Recognition and rights
Marriage and divorce law in Scotland has, of course, significantly changed since the sixteenth century.
Marriage is now recognised in the form of both civil and religious unions between individuals. Same-sex couples are now entitled to enter into marriage if they wish, following the introduction of the Marriage and Civil Partnership (Scotland) Act 2014. Today, there is only one ground for divorce in Scotland, the irretrievable breakdown of the marriage, which is proven in one of four ways: adultery of the other spouse; “unreasonable behaviour”; one year's separation if the other spouse consents; or two years’ separation if the other spouse does not consent. Divorce law no longer strips the “guilty” party of their assets, and parties can now apply for legal aid from the Scottish Legal Aid Board if they are unable to fund the costs themselves. Women who find themselves trapped in unhappy or abusive marriages can seek assistance and advice from feminist organisations, such as the Scottish Women’s Rights Centre or Scottish Women’s Aid. LGBTQI+ organisations, such as Broken Rainbow and Galop, also offer dedicated support and advice to lesbian, bisexual and trans women experiencing violence and intimate partner abuse within marriage.

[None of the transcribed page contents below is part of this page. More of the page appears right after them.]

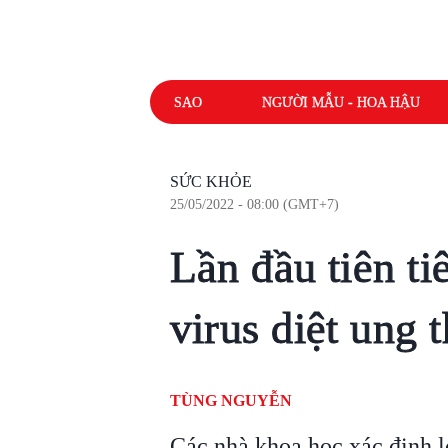
SAO
NGƯỜI MẪU - HOA HẬU
SỨC KHỎE
25/05/2022 - 08:00 (GMT+7)
Lần đầu tiên t
virus diệt ung 
TÙNG NGUYỄN
Các nhà khoa học xác định l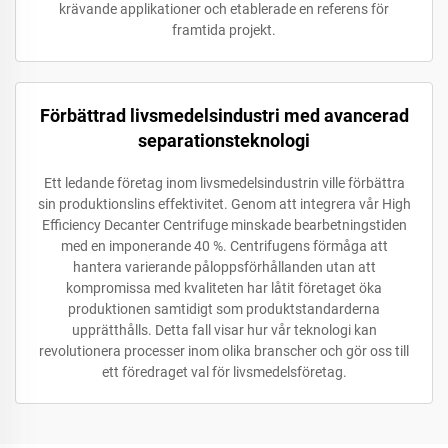
krävande applikationer och etablerade en referens för
framtida projekt.
Förbättrad livsmedelsindustri med avancerad
separationsteknologi
Ett ledande företag inom livsmedelsindustrin ville förbättra
sin produktionslins effektivitet. Genom att integrera vår High
Efficiency Decanter Centrifuge minskade bearbetningstiden
med en imponerande 40 %. Centrifugens förmåga att
hantera varierande påloppsförhållanden utan att
kompromissa med kvaliteten har låtit företaget öka
produktionen samtidigt som produktstandarderna
upprätthålls. Detta fall visar hur vår teknologi kan
revolutionera processer inom olika branscher och gör oss till
ett föredraget val för livsmedelsföretag.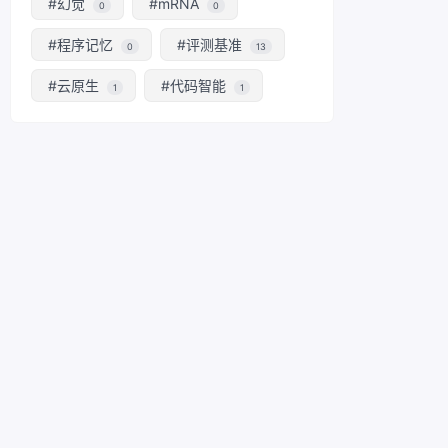
#幻觉
#mRNA
0
0
#程序记忆
#评测基准
0
13
#云原生
#代码智能
1
1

Prior to the introduction of “no fault” divorce in England and Wales in April 2022, a spouse had to prove that the marriage had irretrievably broken down, which could be shown in one of five ways; the adultery of the other spouse; “unreasonable behaviour”; desertion by the other spouse; two years’ separation if the other spouse consents to the divorce; or five years’ separation in which case no consent is needed. In Scotland, the separation grounds were shortened from two years and five years respectively in 2006.

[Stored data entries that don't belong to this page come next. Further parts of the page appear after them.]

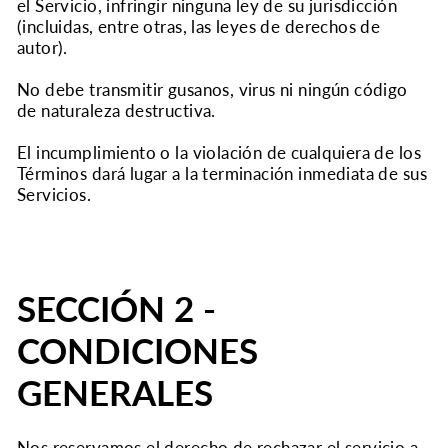
el Servicio, infringir ninguna ley de su jurisdicción
(incluidas, entre otras, las leyes de derechos de
autor).
No debe transmitir gusanos, virus ni ningún código
de naturaleza destructiva.
El incumplimiento o la violación de cualquiera de los
Términos dará lugar a la terminación inmediata de sus
Servicios.
SECCIÓN 2 -
CONDICIONES
GENERALES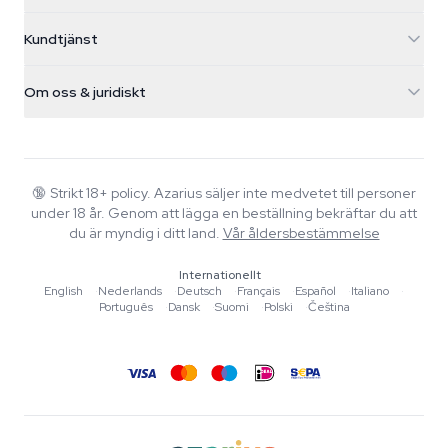
5482 TN Schijndel
Cannabisfrön
Kundtjänst
Nederland
Magiska svampar
Fraktinfo
support@azarius.com
Smokeshop
Om oss & juridiskt
+31(0)204897914
Returpolicy
Smartshop
Om Azarius
Kvalitetsgaranti
Herbshop
Wiki
Kontakta oss
Growshop
Blog
🔞
Strikt 18+ policy. Azarius säljer inte medvetet till personer
Vanliga frågor
under 18 år. Genom att lägga en beställning bekräftar du att
Musik
Integritetspolicy
du är myndig i ditt land.
Vår åldersbestämmelse
Skribenter
Internationellt
Redaktionella standarder
English
·
Nederlands
·
Deutsch
·
Français
·
Español
·
Italiano
·
Português
·
Dansk
·
Suomi
·
Polski
·
Čeština
Verktyg & Kalkylatorer
Erbjudanden
Sajtkarta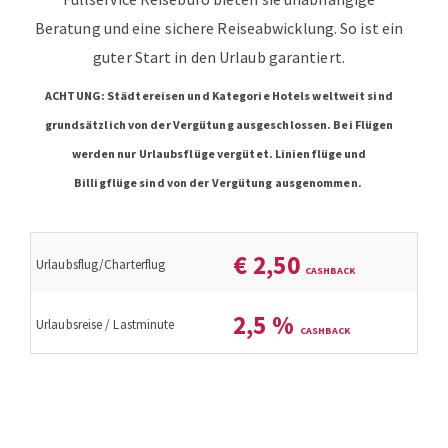
Beratung und eine sichere Reiseabwicklung. So ist ein
guter Start in den Urlaub garantiert.
ACHTUNG: Städtereisen und Kategorie Hotels weltweit sind
grundsätzlich von der Vergütung ausgeschlossen. Bei Flügen
werden nur Urlaubsflüge vergütet. Linienflüge und
Billigflüge sind von der Vergütung ausgenommen.
€
2,50
Urlaubsflug/Charterflug
2,5
%
Urlaubsreise / Lastminute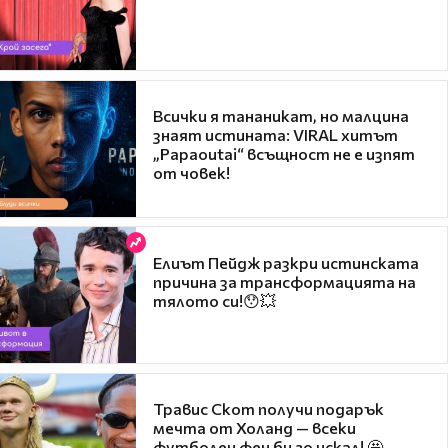
Всички я тананикат, но малцина
знаят истината: VIRAL хитът
„Papaoutai“ всъщност не е изпят
от човек!
Елиът Пейдж разкри истинската
причина за трансформацията на
тялото си!😯💥
Травис Скот получи подарък
мечта от Холанд — всеки
футболен фен би го искал! 🤩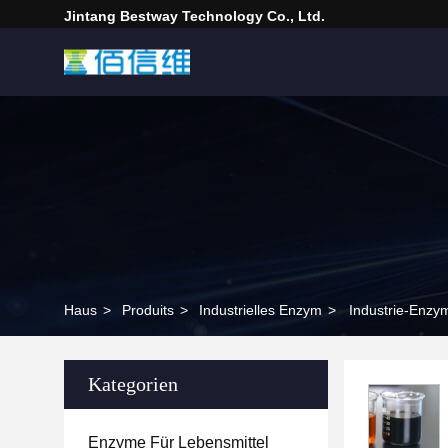
Jintang Bestway Technology Co., Ltd.
Haus
>
Produits
>
Industrielles Enzym
>
Industrie-Enzym
Kategorien
Enzyme Für Lebensmittel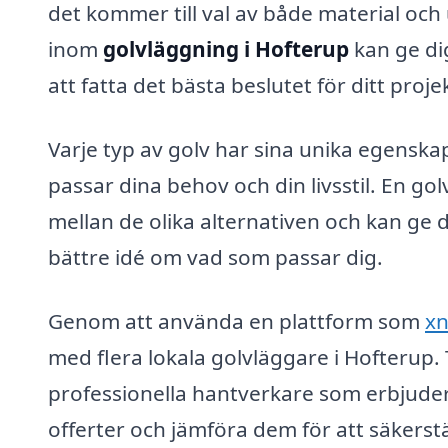
det kommer till val av både material och u
inom
golvläggning i Hofterup
kan ge di
att fatta det bästa beslutet för ditt proje
Varje typ av golv har sina unika egenskape
passar dina behov och din livsstil. En gol
mellan de olika alternativen och kan ge d
bättre idé om vad som passar dig.
Genom att använda en plattform som
xn
med flera lokala golvläggare i Hofterup. 
professionella hantverkare som erbjuder
offerter och jämföra dem för att säkerstäl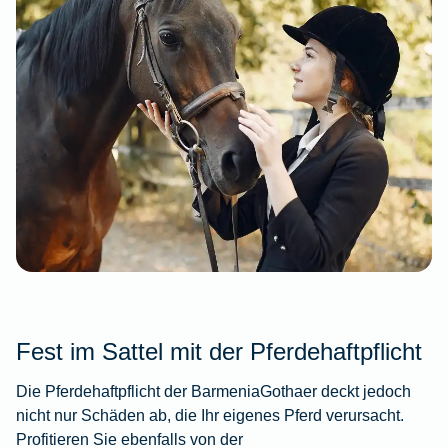
Fest im Sattel mit der Pferdehaftpflicht
Die Pferdehaftpflicht der BarmeniaGothaer deckt jedoch
nicht nur Schäden ab, die Ihr eigenes Pferd verursacht.
Profitieren Sie ebenfalls von der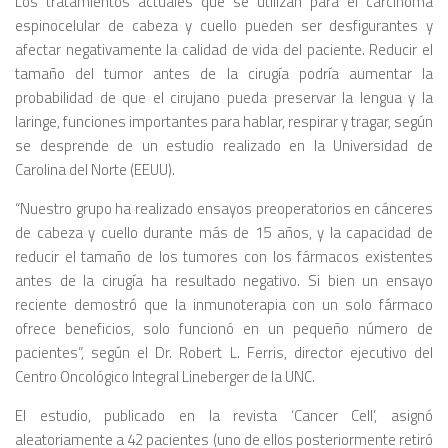
Los tratamientos actuales que se utilizan para el carcinoma
espinocelular de cabeza y cuello pueden ser desfigurantes y
afectar negativamente la calidad de vida del paciente. Reducir el
tamaño del tumor antes de la cirugía podría aumentar la
probabilidad de que el cirujano pueda preservar la lengua y la
laringe, funciones importantes para hablar, respirar y tragar, según
se desprende de un estudio realizado en la Universidad de
Carolina del Norte (EEUU).
“Nuestro grupo ha realizado ensayos preoperatorios en cánceres
de cabeza y cuello durante más de 15 años, y la capacidad de
reducir el tamaño de los tumores con los fármacos existentes
antes de la cirugía ha resultado negativo. Si bien un ensayo
reciente demostró que la inmunoterapia con un solo fármaco
ofrece beneficios, solo funcionó en un pequeño número de
pacientes”,
según el Dr. Robert L. Ferris,
director ejecutivo del
Centro Oncológico Integral Lineberger de la UNC.
El estudio, publicado en la revista ‘Cancer Cell’, asignó
aleatoriamente a 42 pacientes (uno de ellos posteriormente retiró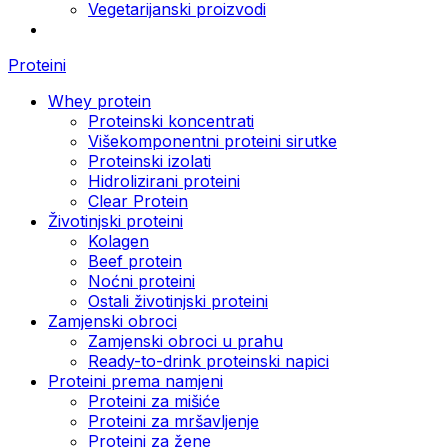
Vegetarijanski proizvodi
Proteini
Whey protein
Proteinski koncentrati
Višekomponentni proteini sirutke
Proteinski izolati
Hidrolizirani proteini
Clear Protein
Životinjski proteini
Kolagen
Beef protein
Noćni proteini
Ostali životinjski proteini
Zamjenski obroci
Zamjenski obroci u prahu
Ready-to-drink proteinski napici
Proteini prema namjeni
Proteini za mišiće
Proteini za mršavljenje
Proteini za žene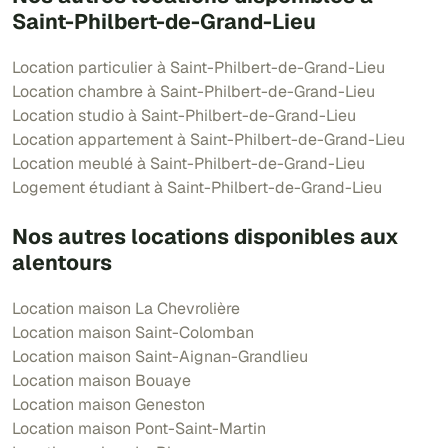
Saint-Philbert-de-Grand-Lieu
Location particulier à Saint-Philbert-de-Grand-Lieu
Location chambre à Saint-Philbert-de-Grand-Lieu
Location studio à Saint-Philbert-de-Grand-Lieu
Location appartement à Saint-Philbert-de-Grand-Lieu
Location meublé à Saint-Philbert-de-Grand-Lieu
Logement étudiant à Saint-Philbert-de-Grand-Lieu
Nos autres locations disponibles aux
alentours
Location maison La Chevrolière
Location maison Saint-Colomban
Location maison Saint-Aignan-Grandlieu
Location maison Bouaye
Location maison Geneston
Location maison Pont-Saint-Martin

The introduction of “no fault” divorce in England and Wales on 6 April 2022 is the result of years of campaigning by the legal community. Legal practitioners have argued that the current fault-based system in England and Wales is unnecessarily provocative, in that couples have to appropriate blame for the breakdown of the marriage.
There has been some pushback, however, from Scottish legal experts to the introduction of a “no fault” divorce system in Scotland, particularly given the gendered implications of the change. Family law specialist Lucia Clark argues that husbands could potentially initiate divorce proceedings without citing any particular reason for the breakdown of the marriage. Given that women continue to face a motherhood penalty, gaps in work, and remain primarily responsible for the care of children following the breakdown of a relationship, the change in divorce law in England and Wales could leave women who perhaps wish to remain married left worse off financially as a result of the divorce.
Over the past two centuries, Scottish feminists and their supporters have campaigned for women's right to own property, to seek marital separation and divorce, and to obtain custody of their children before the courts. But women’s struggles for equality in Scotland is not a modern phenomenon.
Hundreds of years ago, Scottish women discovered ways to manoeuvre within and around the legal system in order to gain some form of relief from their marital problems. Just like women today, many were successful in obtaining economic support, if not a final break from their spouses.